Margot's Agency

Mettre en place un cadre commercial clair pour une activité durable

Pourquoi votre prospection ne donne rien

et comment changer ça

Vous prospectez. Vous envoyez des messages, vous relancez, vous participez à des événements.

Et pourtant, votre outils qui suit vo opportunités commerciales reste vide.

Les rendez-vous ne se concrétisent pas. Le chiffre d’affaires stagne.

Ce constat est partagé par une large majorité de dirigeants de TPE et d’entrepreneurs B2B. Pas parce qu’ils manquent d’efforts — mais parce que les efforts sont mal orientés.

La prospection qui ne donne rien n’est pas une question de volume : c’est une question de méthode.

Voici pourquoi ça bloque, et surtout, comment y remédier concrètement.

1. Vous prospectez sans ciblage précis — et vous touchez tout le monde, donc personne

La première erreur est la plus répandue : prospecter large pour « maximiser les chances ». En pratique, c’est l’inverse qui se produit.

Un message générique n’engage personne

Quand votre prise de contact pourrait s’adresser à n’importe quelle entreprise, elle ne résonne avec aucune en particulier. Votre interlocuteur le perçoit immédiatement. Il ne se sent pas concerné, et il passe à autre chose.

Définir votre client cible change tout

Votre cible est le profil précis de l’entreprise qui a le plus à gagner en travaillant avec vous : secteur, taille, niveau de maturité, problèmes récurrents, cycle de décision. Une fois cet profil défini, votre discours devient spécifique, pertinent, différenciant.

Ce que vous devez faire :

Avant votre prochaine séquence de prospection, posez-vous cette question simple : « À qui est-ce que je m’adresse exactement, et quel problème précis est-ce que je résous pour cette personne ? »

Si la réponse est floue, votre message le sera aussi.

2. Votre approche est centrée sur vous, pas sur votre prospect

Le deuxième frein est plus subtil, mais tout aussi bloquant. La majorité des messages de prospection parle de l’émetteur : « Notre solution permet de… », « Nous accompagnons des entreprises à… », « Je suis spécialisé dans… ».

Ce que votre prospect veut entendre

Votre interlocuteur n’a pas de temps à consacrer à votre présentation. Il est en train de gérer ses propres priorités. Ce qui capte son attention, c’est la démonstration que vous comprenez ses enjeux — avant même de parler de vous.

Passer du pitch à la résonance

Il ne s’agit pas de supprimer votre proposition de valeur, mais de l’ordonner différemment. D’abord le problème que vous avez identifié chez lui. Ensuite, la preuve que vous l’avez résolu pour des entreprises similaires. Enfin, une invitation à en discuter — sans pression, sans sur-vente.

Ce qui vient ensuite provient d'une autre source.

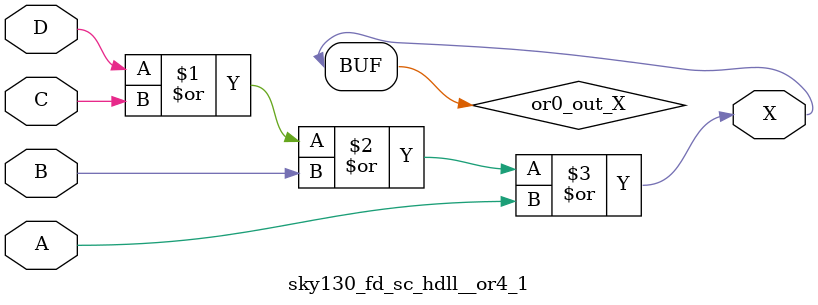
<source format=v>
/*
 * Copyright 2020 The SkyWater PDK Authors
 *
 * Licensed under the Apache License, Version 2.0 (the "License");
 * you may not use this file except in compliance with the License.
 * You may obtain a copy of the License at
 *
 *     https://www.apache.org/licenses/LICENSE-2.0
 *
 * Unless required by applicable law or agreed to in writing, software
 * distributed under the License is distributed on an "AS IS" BASIS,
 * WITHOUT WARRANTIES OR CONDITIONS OF ANY KIND, either express or implied.
 * See the License for the specific language governing permissions and
 * limitations under the License.
 *
 * SPDX-License-Identifier: Apache-2.0
*/


`ifndef SKY130_FD_SC_HDLL__OR4_1_FUNCTIONAL_V
`define SKY130_FD_SC_HDLL__OR4_1_FUNCTIONAL_V

/**
 * or4: 4-input OR.
 *
 * Verilog simulation functional model.
 */

`timescale 1ns / 1ps
`default_nettype none

`celldefine
module sky130_fd_sc_hdll__or4_1 (
    X,
    A,
    B,
    C,
    D
);

    // Module ports
    output X;
    input  A;
    input  B;
    input  C;
    input  D;

    // Local signals
    wire or0_out_X;

    //  Name  Output     Other arguments
    or  or0  (or0_out_X, D, C, B, A     );
    buf buf0 (X        , or0_out_X      );

endmodule
`endcelldefine

`default_nettype wire
`endif  // SKY130_FD_SC_HDLL__OR4_1_FUNCTIONAL_V

</source>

Ce que vous devez faire : Réécrivez votre message type en commençant par : « J’ai remarqué que les entreprises comme la vôtre font souvent face à [problème concret]… » Vous verrez immédiatement la différence dans les taux de réponse.

3. Vous n’avez pas de processus, vous prospectez « quand vous avez le temps »

C’est la réalité de nombreux dirigeants : la prospection se fait en dehors des urgences, entre deux dossiers, sans cadre défini. Le résultat est prévisible. Elle n’est jamais vraiment prioritaire, et les efforts restent trop dispersés pour produire des effets durables.

La prospection à la volée ne crée pas de résultat concret

Un pipeline commercial se construit dans la durée. Il exige de la régularité, des séquences structurées et un suivi rigoureux. Une semaine active suivie de trois semaines sans action efface les effets de la précédente.

Structurer votre activité commerciale comme un process

Cela ne signifie pas nécessairement recruter un commercial. Cela signifie définir un rythme hebdomadaire, des indicateurs simples à suivre (nombre de prises de contact, relances effectuées, rendez-vous obtenus), et un outil minimal pour ne laisser aucun contact sans suite.

Ce que vous devez faire :

Bloquez chaque semaine deux créneaux dédiés à la prospection — sans exception.

Fixez-vous un objectif simple : 10 nouveaux contacts qualifiés par semaine.

Mesurez. Ajustez.

C’est ce rythme, plus que le volume, qui fait la différence sur 3 à 6 mois.

Conclusion : La prospection efficace, ça s’organise

Une prospection qui ne donne rien n’est pas une fatalité. C’est le signe qu’une ou plusieurs des fondations manquent : un ciblage précis, un discours orienté prospect, et un processus régulier.

Ces trois leviers ne nécessitent pas un budget important. Ils demandent de la méthode, de la constance, et parfois un regard extérieur pour identifier ce qui bloque vraiment.